====== SUPPLIED DATA
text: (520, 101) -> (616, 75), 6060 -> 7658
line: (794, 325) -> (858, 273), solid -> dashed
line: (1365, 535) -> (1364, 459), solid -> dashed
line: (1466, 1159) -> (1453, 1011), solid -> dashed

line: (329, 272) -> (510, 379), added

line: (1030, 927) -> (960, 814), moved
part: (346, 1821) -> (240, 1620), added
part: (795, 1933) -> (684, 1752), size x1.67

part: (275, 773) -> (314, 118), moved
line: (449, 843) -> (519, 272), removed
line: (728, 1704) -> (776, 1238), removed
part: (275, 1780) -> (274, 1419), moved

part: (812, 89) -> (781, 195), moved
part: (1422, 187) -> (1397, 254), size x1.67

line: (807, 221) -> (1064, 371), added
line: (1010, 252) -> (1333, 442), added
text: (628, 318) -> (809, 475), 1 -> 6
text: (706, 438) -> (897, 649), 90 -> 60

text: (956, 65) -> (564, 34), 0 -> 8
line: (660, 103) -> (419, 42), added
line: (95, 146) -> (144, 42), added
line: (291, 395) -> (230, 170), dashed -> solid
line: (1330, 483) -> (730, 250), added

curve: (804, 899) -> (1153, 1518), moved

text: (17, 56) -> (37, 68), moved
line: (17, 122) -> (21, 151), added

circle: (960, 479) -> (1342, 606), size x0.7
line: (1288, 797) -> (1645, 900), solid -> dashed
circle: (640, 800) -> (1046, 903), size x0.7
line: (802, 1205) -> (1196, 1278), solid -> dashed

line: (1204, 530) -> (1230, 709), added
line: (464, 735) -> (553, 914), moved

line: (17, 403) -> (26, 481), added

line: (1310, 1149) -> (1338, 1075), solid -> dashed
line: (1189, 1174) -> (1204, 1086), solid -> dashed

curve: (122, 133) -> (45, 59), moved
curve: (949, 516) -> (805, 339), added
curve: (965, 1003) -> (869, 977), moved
============
Where a line above holds the string "solid", copy that line.

line: (794, 325) -> (858, 273), solid -> dashed
line: (1365, 535) -> (1364, 459), solid -> dashed
line: (1466, 1159) -> (1453, 1011), solid -> dashed
line: (291, 395) -> (230, 170), dashed -> solid
line: (1288, 797) -> (1645, 900), solid -> dashed
line: (802, 1205) -> (1196, 1278), solid -> dashed
line: (1310, 1149) -> (1338, 1075), solid -> dashed
line: (1189, 1174) -> (1204, 1086), solid -> dashed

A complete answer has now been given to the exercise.